ASSIGNED TASK -
The word "Cancún" occurs in some lines of the listing. Copy those lines.

****************

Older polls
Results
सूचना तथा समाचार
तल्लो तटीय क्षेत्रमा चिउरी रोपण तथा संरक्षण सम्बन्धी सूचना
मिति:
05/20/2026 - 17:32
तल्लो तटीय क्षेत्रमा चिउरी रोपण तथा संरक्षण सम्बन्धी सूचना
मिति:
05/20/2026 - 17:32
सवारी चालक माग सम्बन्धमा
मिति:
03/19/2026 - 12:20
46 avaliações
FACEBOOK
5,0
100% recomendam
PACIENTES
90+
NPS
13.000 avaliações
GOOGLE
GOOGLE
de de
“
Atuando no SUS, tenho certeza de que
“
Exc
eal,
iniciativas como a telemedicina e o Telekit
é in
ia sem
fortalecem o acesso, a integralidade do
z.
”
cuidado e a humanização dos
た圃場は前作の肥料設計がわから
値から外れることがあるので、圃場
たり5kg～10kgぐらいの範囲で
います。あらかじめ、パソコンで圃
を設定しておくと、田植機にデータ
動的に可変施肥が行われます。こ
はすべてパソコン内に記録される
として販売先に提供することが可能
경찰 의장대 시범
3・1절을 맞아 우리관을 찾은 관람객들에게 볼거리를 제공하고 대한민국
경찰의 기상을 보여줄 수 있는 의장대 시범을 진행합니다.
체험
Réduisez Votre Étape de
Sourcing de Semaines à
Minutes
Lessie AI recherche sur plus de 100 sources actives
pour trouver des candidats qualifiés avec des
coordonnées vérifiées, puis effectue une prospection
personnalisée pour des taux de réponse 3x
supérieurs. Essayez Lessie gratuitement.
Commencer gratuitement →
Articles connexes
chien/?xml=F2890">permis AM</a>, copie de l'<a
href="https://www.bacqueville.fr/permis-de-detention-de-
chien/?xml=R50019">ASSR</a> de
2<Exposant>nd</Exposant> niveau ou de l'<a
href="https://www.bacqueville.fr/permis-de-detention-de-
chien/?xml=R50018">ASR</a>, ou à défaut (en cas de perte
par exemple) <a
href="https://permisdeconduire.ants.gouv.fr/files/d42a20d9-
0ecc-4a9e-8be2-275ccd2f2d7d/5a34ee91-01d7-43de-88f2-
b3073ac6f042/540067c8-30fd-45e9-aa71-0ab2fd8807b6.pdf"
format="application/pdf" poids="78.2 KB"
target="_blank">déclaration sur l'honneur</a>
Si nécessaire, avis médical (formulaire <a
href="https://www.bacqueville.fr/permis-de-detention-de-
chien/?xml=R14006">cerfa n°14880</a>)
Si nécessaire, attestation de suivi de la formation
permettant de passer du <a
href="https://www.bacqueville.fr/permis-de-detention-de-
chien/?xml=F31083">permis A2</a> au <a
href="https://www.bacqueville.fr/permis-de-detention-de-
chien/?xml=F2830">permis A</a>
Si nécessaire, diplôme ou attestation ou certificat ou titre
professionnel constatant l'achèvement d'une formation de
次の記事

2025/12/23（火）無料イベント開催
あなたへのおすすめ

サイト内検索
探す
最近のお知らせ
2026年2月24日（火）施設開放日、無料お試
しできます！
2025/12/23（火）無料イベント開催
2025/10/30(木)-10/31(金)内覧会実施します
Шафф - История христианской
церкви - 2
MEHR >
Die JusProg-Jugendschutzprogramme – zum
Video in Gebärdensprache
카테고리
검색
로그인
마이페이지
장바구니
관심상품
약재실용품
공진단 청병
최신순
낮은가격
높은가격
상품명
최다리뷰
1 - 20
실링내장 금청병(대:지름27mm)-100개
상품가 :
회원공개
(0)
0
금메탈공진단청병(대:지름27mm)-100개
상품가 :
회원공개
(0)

****************

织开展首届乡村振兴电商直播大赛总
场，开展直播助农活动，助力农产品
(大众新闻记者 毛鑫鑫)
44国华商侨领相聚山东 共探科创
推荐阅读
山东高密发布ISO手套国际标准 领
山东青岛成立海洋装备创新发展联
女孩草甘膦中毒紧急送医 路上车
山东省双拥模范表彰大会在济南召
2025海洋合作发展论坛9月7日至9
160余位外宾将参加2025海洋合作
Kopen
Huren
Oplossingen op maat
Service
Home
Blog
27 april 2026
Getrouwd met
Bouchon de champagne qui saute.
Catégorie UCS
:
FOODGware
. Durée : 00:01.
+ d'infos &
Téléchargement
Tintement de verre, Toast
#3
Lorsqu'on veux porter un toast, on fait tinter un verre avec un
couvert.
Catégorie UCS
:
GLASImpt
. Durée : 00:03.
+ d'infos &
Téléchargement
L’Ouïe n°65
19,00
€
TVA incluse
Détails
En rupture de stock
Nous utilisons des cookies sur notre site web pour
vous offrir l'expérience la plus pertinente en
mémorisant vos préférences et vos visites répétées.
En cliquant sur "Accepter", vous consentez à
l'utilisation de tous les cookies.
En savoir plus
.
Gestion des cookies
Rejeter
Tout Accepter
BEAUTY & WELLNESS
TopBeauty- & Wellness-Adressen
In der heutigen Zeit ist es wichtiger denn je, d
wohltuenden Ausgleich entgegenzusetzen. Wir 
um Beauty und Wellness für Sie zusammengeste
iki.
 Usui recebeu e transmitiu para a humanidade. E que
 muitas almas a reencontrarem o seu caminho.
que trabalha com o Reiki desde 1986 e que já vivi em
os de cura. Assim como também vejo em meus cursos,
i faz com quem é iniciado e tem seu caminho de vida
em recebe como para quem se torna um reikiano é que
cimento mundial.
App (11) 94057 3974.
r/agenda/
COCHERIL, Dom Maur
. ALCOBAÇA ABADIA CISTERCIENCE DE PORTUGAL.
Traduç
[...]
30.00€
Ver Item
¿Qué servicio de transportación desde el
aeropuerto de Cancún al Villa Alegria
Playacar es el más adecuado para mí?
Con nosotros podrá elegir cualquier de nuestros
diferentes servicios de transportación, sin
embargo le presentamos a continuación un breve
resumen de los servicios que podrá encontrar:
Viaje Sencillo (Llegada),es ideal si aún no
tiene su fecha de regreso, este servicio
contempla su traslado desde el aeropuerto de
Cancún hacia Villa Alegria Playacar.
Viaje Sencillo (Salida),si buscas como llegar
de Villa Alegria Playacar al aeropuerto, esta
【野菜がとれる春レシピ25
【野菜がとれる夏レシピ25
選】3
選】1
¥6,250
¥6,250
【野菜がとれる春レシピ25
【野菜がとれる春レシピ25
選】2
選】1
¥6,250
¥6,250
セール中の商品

****************

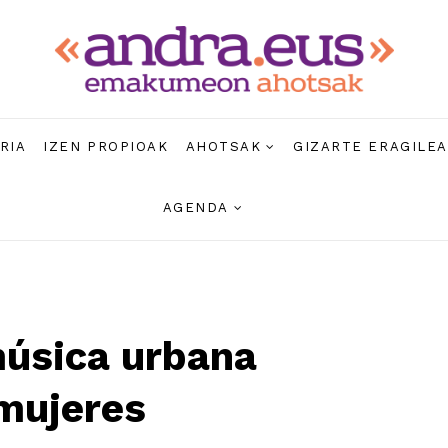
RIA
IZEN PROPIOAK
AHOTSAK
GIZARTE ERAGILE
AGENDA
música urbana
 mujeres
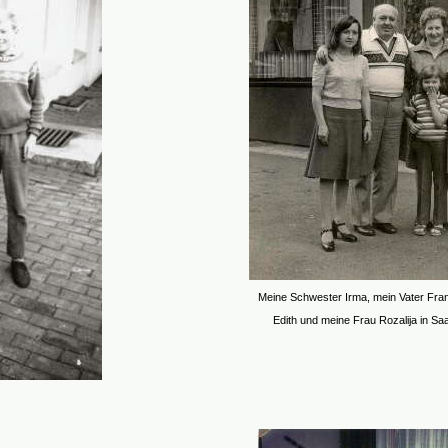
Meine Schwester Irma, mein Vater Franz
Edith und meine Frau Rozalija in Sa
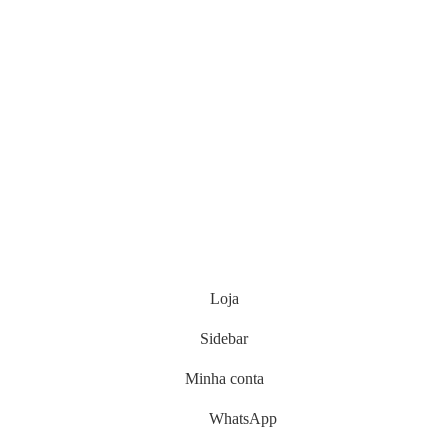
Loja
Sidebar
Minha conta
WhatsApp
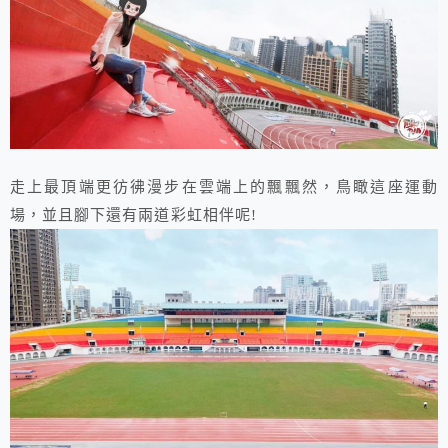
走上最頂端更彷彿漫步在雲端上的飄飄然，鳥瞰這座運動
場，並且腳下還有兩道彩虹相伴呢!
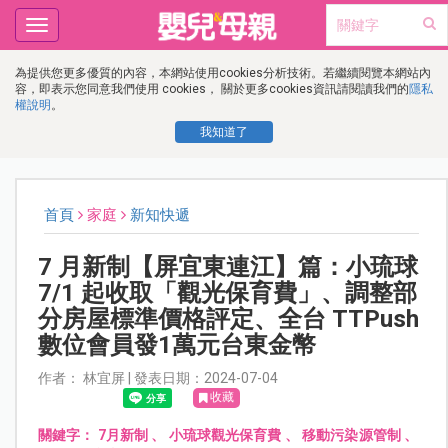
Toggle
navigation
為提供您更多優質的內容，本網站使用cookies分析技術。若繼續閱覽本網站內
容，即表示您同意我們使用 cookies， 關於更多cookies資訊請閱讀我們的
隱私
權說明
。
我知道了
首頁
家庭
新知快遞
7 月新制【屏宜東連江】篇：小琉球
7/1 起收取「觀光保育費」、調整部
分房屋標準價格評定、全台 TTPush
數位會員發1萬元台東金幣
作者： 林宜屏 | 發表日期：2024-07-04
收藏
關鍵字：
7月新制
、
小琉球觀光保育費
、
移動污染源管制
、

****************

SOLUTION -
aeropuerto de Cancún al Villa Alegria
Cancún hacia Villa Alegria Playacar.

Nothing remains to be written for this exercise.